▸ **Source passage**:
= = = = = = =

Matlab code 6.3.4:

% plotting of time response for system with Coulomb damping. (Eq.6.3.24)
clc
clear all
a0=2;
ep=.1;
mug=.4;
t=0:0.1:100;
omega=1.3;
phi=omega;
beta=-3.15;
a=a0-((2*ep*mug*t)/(pi*omega));
u=a.*cos(omega*t+phi);
plot(t,u,t,a, '--' ,t,-a, '--' )
% title('SYSTEM WITH COULOMB DAMPING')
set(findobj(gca, 'Type' , 'line' ), 'Color' , 'b' , 'LineWidth' ,2);
set(gca, 'FontSize' ,14)
xlabel( 't' , 'fontsize' ,14, 'fontweight' , 'b' );
ylabel( 'u' , 'fontsize' ,14, 'fontweight' , 'b' );
grid on

Exercise problem :

1. Find the response of a single degree of freedom system with mass 1 kg, stiffness 100 N/m and damping factor 10 N.s/m. Plot the time response and phase portrait. Also plot the phase portrait considering coulomb damping and quadratic damping. Develop a Matlab code for finding the time response and phase portrait by using second order governing differential equation of motion (Use Runge-Kutta method).

= = = = = = =

▸ **Information shown**:
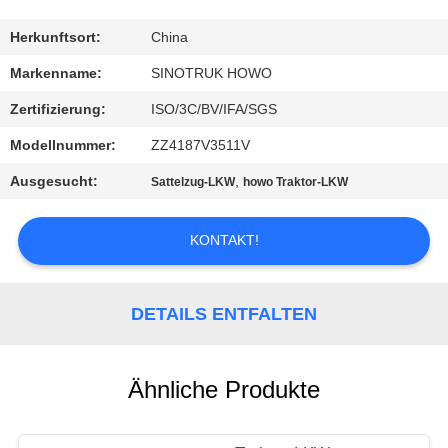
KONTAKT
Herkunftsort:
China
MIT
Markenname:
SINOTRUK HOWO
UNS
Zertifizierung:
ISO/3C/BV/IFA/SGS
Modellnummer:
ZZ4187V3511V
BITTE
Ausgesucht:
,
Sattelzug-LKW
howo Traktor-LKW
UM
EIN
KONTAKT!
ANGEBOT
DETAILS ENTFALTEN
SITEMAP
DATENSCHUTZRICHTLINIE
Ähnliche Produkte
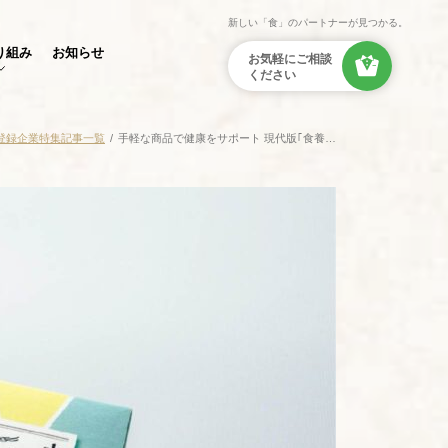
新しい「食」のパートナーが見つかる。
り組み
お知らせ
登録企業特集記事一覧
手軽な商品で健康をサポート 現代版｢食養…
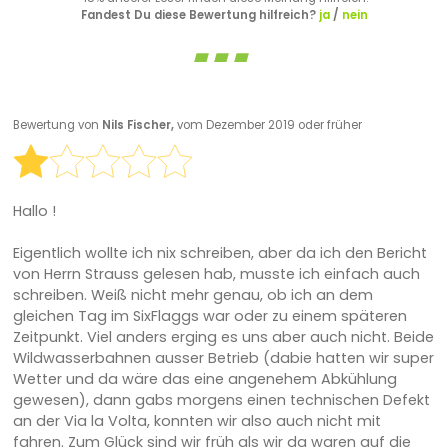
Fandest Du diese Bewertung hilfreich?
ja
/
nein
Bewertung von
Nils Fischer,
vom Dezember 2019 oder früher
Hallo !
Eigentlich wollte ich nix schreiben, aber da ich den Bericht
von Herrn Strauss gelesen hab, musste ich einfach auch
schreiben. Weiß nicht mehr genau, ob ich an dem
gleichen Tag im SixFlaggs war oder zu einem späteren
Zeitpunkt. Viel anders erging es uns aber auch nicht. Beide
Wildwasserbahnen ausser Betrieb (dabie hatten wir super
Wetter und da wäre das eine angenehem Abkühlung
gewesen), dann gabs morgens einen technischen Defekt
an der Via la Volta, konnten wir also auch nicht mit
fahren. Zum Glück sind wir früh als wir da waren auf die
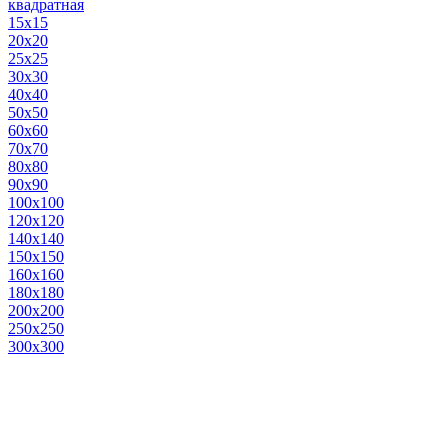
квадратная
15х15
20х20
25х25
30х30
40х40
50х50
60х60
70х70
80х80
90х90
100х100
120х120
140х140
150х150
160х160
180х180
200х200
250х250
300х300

= = = = = = =

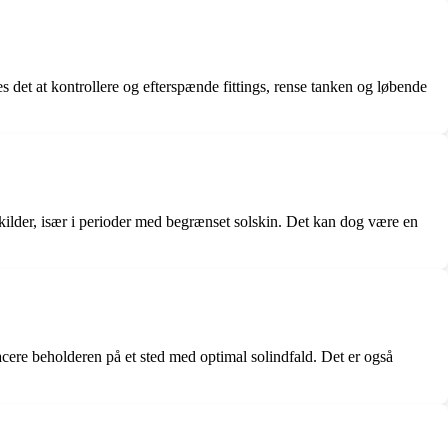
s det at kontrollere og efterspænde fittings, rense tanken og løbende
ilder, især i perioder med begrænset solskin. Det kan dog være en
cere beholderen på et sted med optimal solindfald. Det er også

= = = = = = =

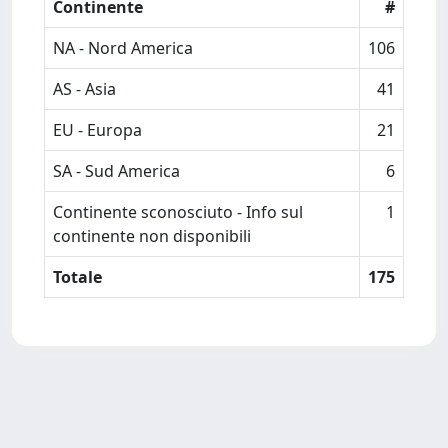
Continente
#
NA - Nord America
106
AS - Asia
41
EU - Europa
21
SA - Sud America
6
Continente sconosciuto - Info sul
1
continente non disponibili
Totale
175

= = = = = = =

▸ **Activity**:
Reproduce the Coulomb damping passage character for character, beginning at the words "set(findobj(gca, 'Type' , 'line'" and stopping after "(Use Runge-Kutta method).".

▸ **Solution to this problem**:
set(findobj(gca, 'Type' , 'line' ), 'Color' , 'b' , 'LineWidth' ,2);
set(gca, 'FontSize' ,14)
xlabel( 't' , 'fontsize' ,14, 'fontweight' , 'b' );
ylabel( 'u' , 'fontsize' ,14, 'fontweight' , 'b' );
grid on

Exercise problem :

1. Find the response of a single degree of freedom system with mass 1 kg, stiffness 100 N/m and damping factor 10 N.s/m. Plot the time response and phase portrait. Also plot the phase portrait considering coulomb damping and quadratic damping. Develop a Matlab code for finding the time response and phase portrait by using second order governing differential equation of motion (Use Runge-Kutta method).